● **Records provided**:
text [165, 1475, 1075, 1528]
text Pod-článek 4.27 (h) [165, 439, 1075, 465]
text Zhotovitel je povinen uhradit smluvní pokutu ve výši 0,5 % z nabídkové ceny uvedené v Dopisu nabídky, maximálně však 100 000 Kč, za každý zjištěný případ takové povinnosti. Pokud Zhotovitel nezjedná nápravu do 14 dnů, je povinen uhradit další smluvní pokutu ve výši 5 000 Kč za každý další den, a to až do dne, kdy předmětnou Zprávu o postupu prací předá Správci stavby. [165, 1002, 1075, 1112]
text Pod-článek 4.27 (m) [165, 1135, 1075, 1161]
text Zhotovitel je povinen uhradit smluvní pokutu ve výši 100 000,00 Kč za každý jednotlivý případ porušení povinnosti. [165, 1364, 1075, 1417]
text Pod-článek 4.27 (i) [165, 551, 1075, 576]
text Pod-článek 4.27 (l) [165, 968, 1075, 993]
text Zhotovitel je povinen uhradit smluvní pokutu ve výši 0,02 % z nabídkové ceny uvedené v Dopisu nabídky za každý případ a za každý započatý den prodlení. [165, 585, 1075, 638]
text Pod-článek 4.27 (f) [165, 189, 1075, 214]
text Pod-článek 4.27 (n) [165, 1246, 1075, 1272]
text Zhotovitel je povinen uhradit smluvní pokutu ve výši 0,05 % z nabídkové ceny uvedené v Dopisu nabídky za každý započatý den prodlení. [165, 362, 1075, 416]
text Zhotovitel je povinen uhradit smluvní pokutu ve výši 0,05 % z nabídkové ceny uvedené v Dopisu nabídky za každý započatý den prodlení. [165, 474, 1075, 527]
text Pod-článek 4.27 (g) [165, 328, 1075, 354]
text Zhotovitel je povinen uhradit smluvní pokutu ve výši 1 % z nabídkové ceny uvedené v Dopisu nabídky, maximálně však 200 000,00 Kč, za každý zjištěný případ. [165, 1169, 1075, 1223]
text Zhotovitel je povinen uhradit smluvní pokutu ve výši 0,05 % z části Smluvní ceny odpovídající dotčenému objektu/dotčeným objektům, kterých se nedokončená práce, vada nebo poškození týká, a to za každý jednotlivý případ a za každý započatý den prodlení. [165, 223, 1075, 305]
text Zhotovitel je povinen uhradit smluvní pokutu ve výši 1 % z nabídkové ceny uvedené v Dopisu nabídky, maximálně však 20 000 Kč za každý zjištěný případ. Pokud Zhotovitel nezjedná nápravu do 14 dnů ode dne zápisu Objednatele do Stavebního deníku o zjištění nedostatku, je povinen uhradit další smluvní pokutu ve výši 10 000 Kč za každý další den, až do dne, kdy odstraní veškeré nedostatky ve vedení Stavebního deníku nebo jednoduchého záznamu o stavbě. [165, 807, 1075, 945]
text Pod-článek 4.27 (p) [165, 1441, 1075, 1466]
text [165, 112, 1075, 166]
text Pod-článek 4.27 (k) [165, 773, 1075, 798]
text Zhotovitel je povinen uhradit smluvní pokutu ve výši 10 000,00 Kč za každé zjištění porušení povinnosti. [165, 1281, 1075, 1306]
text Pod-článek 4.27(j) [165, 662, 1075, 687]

● **Aim of the task**: Search the data for "text [165, 112, 1075, 166]". Beginning with that line, set down every line through the last exactly.

● **Solution for this problem**:
text [165, 112, 1075, 166]
text Pod-článek 4.27 (k) [165, 773, 1075, 798]
text Zhotovitel je povinen uhradit smluvní pokutu ve výši 10 000,00 Kč za každé zjištění porušení povinnosti. [165, 1281, 1075, 1306]
text Pod-článek 4.27(j) [165, 662, 1075, 687]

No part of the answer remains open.